4). Timbang berat badan setiap hari
Rasional : peningkatan berat badan secara bertahap menandakan adanya
perbaikan status nutrisi pasien.
e. Intoleransi b/d ketidakseimbangan antara suplai dan kebutuhan oksigen,
kelemahan umum, batuk berlebihan dan dyspnea.
Kriteria Hasil :
Pasien menunjukan peningkatan toleransi terhadap aktivitas yang dapat diukur
dengan tidak adanya dyspnea, kelemahan berlebihan dan tanda vital normal.
1). Monitor keterbatasan aktivitas, kelemahan saat beraktivitas.
Rasional : merencanakan intervensi yang tepat
2). Bantu pasien dalam aktivitas
Rasional : ADL-nya dapat terpenuhi
3). Bantu pasien pearawatan diri yang diperlukan
Rasionalnya : meminimalkan kelelahan dan membantu keseimbangan
suplai dan kebutuhan O2.
4). Lakukan istirahat yang adekuat setelah beraktivitas
Rasional : membantu mengembalikan energy
5). Berika diet yang adekuat dengan kolaborasi ahli diet.
Rasional : metabolisme membutuhkan energy
6). Jelaskan pentingnya istirahat dalam rencana pengobatan.
Rasional : tirah baring.
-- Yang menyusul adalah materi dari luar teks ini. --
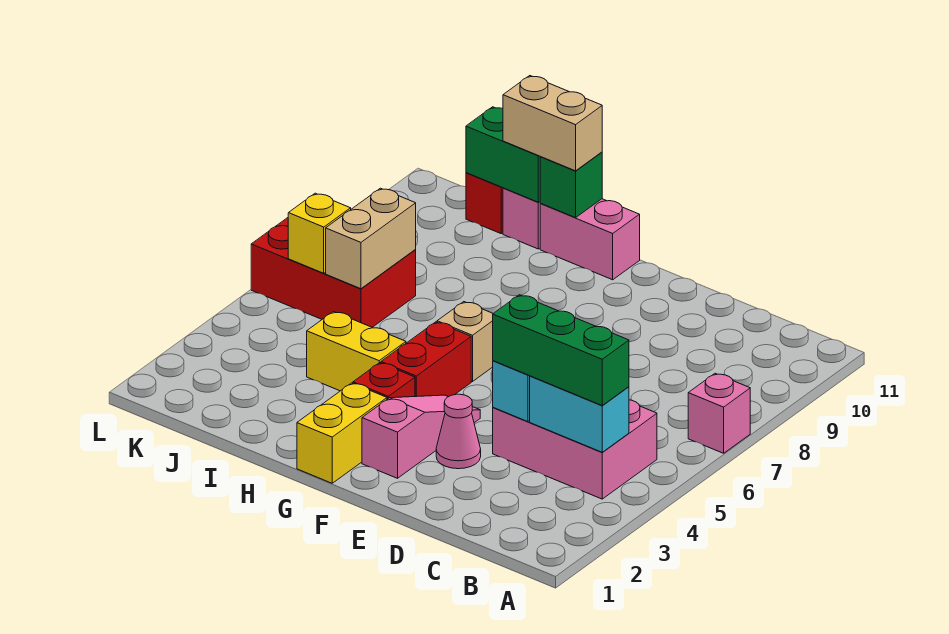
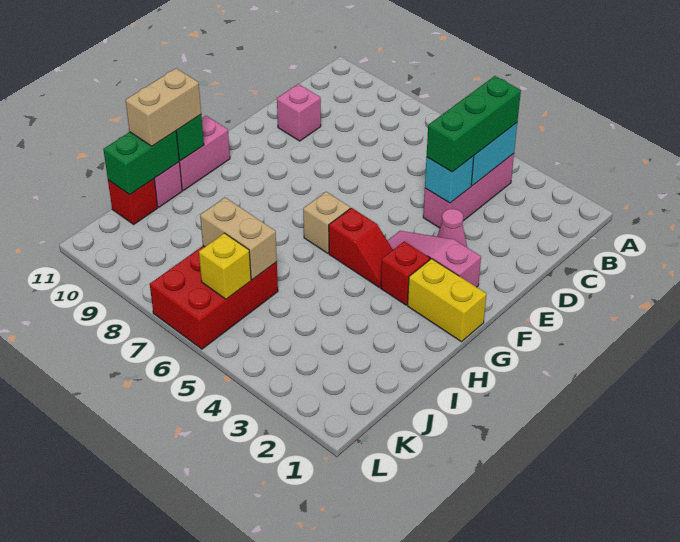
pink 1x1 brick [688,373,750,453] -> pink 1x1 brick moved to [277,84,321,141]
pink 2x3 brick [493,400,657,499] -> pink 1x3 brick [423,154,514,228]
red 1x2 brick [381,322,471,397] -> red 1x2 slope [329,208,393,288]
yellow 1x2 brick [307,312,406,391] -> none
Dipertahankan selama fase akut untuk menurunkan
kebutuhan metabolic, menghemat energy untuk penyembuhan.
f. Risiko tinggi kekurangan volume cairan berhubungan denagan peningkatan
evaporasi tubuh, kurangnya intake cairan.
Kriteria Hasil :
Kebutuhan cairan pasien terpenuhi dan adekuat, tanda vital ( suhu ) rentang
normal.
1). Kaji perubahan tanda vital,contoh peningkatansuhu/demam.
Rasional : peningkatan suhu/demam meningkatan laju metabolic Sn
kehilangan cairan melalui evaporasi.
2). Kaji turgor kulit, kelembapan membrane mukosa (bibir,lidah).
Rasional : indicator langsung keadekuatan volume cairan, meskipun
membrane mukosa mulut mungkin kering karena nafas mulut dan oksigen
tambahan.
3). Pantau masukan haluaran, catat warna,karakter urine. Hitung keseimbangan
cairan. Waspada kehilangan yang tak tampak. Ukur BB sesuai indikasi.
Rasional : memberiakan informasi tentang keadekuatan volume cairan dan
kebutuhan penggantian.
4). Pertahankan pemasukan cairan yang adekuat.
Rasional : Berguna Menurunkan kehilangan cairan serta peningkatan suhu.
5). Beri obat sesuai indikasi, misalnya antipiretik
Rasional : Berguna menurunkan kehilangan cairan serta peningkatan suhu.
6). Berikan cairan tambahan IV sesuai keperluan.
Rasional : pada adanya penurunan masukan/banyak kehilangan penggunaan
parenteral dapat memperbaiki/mencegah kekurangan.